--- START ---
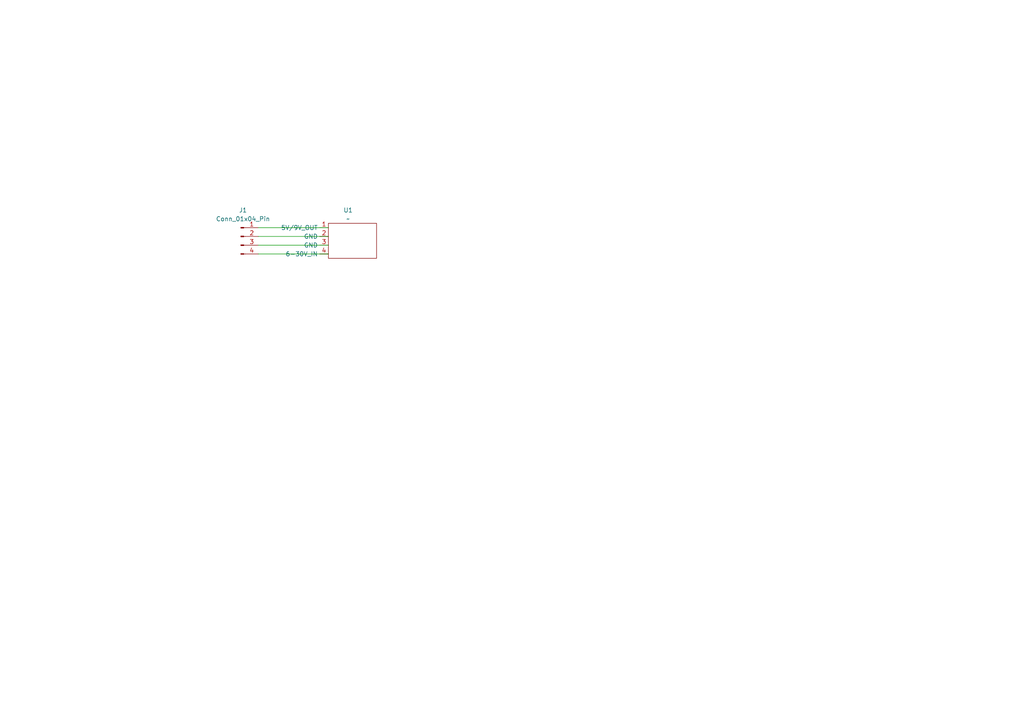
<source format=kicad_sch>
(kicad_sch
	(version 20250114)
	(generator "eeschema")
	(generator_version "9.0")
	(uuid "8d31440a-b3e9-4dcc-a308-eb55126ef72d")
	(paper "A4")
	
	(wire
		(pts
			(xy 74.93 68.58) (xy 95.25 68.58)
		)
		(stroke
			(width 0)
			(type default)
		)
		(uuid "50edd24b-729c-4251-9601-4b5dc48b83f3")
	)
	(wire
		(pts
			(xy 74.93 73.66) (xy 95.25 73.66)
		)
		(stroke
			(width 0)
			(type default)
		)
		(uuid "5fc8aa17-80eb-4005-bb38-f538d84a921a")
	)
	(wire
		(pts
			(xy 74.93 71.12) (xy 95.25 71.12)
		)
		(stroke
			(width 0)
			(type default)
		)
		(uuid "b78d28d4-726c-4872-8ce6-c9c29480ff2a")
	)
	(wire
		(pts
			(xy 74.93 66.04) (xy 95.25 66.04)
		)
		(stroke
			(width 0)
			(type default)
		)
		(uuid "be4f3b61-8fa5-4dfd-add6-be4e46f8327e")
	)
	(symbol
		(lib_id "custom:mateksys_micro_bec")
		(at 101.6 69.85 0)
		(unit 1)
		(exclude_from_sim no)
		(in_bom yes)
		(on_board yes)
		(dnp no)
		(fields_autoplaced yes)
		(uuid "2b30ed2a-3c5c-490d-bb9f-7ae6ce167458")
		(property "Reference" "U1"
			(at 100.965 60.96 0)
			(effects
				(font
					(size 1.27 1.27)
				)
			)
		)
		(property "Value" "~"
			(at 100.965 63.5 0)
			(effects
				(font
					(size 1.27 1.27)
				)
			)
		)
		(property "Footprint" "custom:mateksys micro bec"
			(at 90.17 62.23 0)
			(effects
				(font
					(size 1.27 1.27)
				)
				(hide yes)
			)
		)
		(property "Datasheet" ""
			(at 90.17 62.23 0)
			(effects
				(font
					(size 1.27 1.27)
				)
				(hide yes)
			)
		)
		(property "Description" ""
			(at 90.17 62.23 0)
			(effects
				(font
					(size 1.27 1.27)
				)
				(hide yes)
			)
		)
		(property "Sim.Library" ".\\"
			(at 101.6 69.85 0)
			(effects
				(font
					(size 1.27 1.27)
				)
				(hide yes)
			)
		)
		(pin "4"
			(uuid "f12fb1c3-eac6-403a-a802-4354375b4e2f")
		)
		(pin "1"
			(uuid "8accfe88-30ab-433a-9aaa-f2578f60f547")
		)
		(pin "2"
			(uuid "1b4cdcdb-316f-4cd9-875b-cf4286955f51")
		)
		(pin "3"
			(uuid "64bdab46-6648-4be7-9ce3-57f9e9bba3aa")
		)
		(instances
			(project ""
				(path "/8d31440a-b3e9-4dcc-a308-eb55126ef72d"
					(reference "U1")
					(unit 1)
				)
			)
		)
	)
	(symbol
		(lib_id "Connector:Conn_01x04_Pin")
		(at 69.85 68.58 0)
		(unit 1)
		(exclude_from_sim no)
		(in_bom yes)
		(on_board yes)
		(dnp no)
		(fields_autoplaced yes)
		(uuid "6e4239b4-6b65-43ed-ba09-16bd2ffdc5d8")
		(property "Reference" "J1"
			(at 70.485 60.96 0)
			(effects
				(font
					(size 1.27 1.27)
				)
			)
		)
		(property "Value" "Conn_01x04_Pin"
			(at 70.485 63.5 0)
			(effects
				(font
					(size 1.27 1.27)
				)
			)
		)
		(property "Footprint" "Connector_PinHeader_2.54mm:PinHeader_1x04_P2.54mm_Vertical"
			(at 69.85 68.58 0)
			(effects
				(font
					(size 1.27 1.27)
				)
				(hide yes)
			)
		)
		(property "Datasheet" "~"
			(at 69.85 68.58 0)
			(effects
				(font
					(size 1.27 1.27)
				)
				(hide yes)
			)
		)
		(property "Description" "Generic connector, single row, 01x04, script generated"
			(at 69.85 68.58 0)
			(effects
				(font
					(size 1.27 1.27)
				)
				(hide yes)
			)
		)
		(pin "2"
			(uuid "c1752a01-ac44-4e28-a72b-cfbd181c4277")
		)
		(pin "1"
			(uuid "8fc7891d-115d-4e5a-96e9-a28fb2aa5880")
		)
		(pin "3"
			(uuid "62c3acf7-764e-48fe-9d4b-5f5b19a97ba6")
		)
		(pin "4"
			(uuid "51528703-f5c7-40a8-aa08-6f1246f3de33")
		)
		(instances
			(project ""
				(path "/8d31440a-b3e9-4dcc-a308-eb55126ef72d"
					(reference "J1")
					(unit 1)
				)
			)
		)
	)
	(sheet_instances
		(path "/"
			(page "1")
		)
	)
	(embedded_fonts no)
)

</source>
--- END ---
What to do:
Gather all lines with the string "Description" from the data.

Output:
		(property "Description" ""
		(property "Description" "Generic connector, single row, 01x04, script generated"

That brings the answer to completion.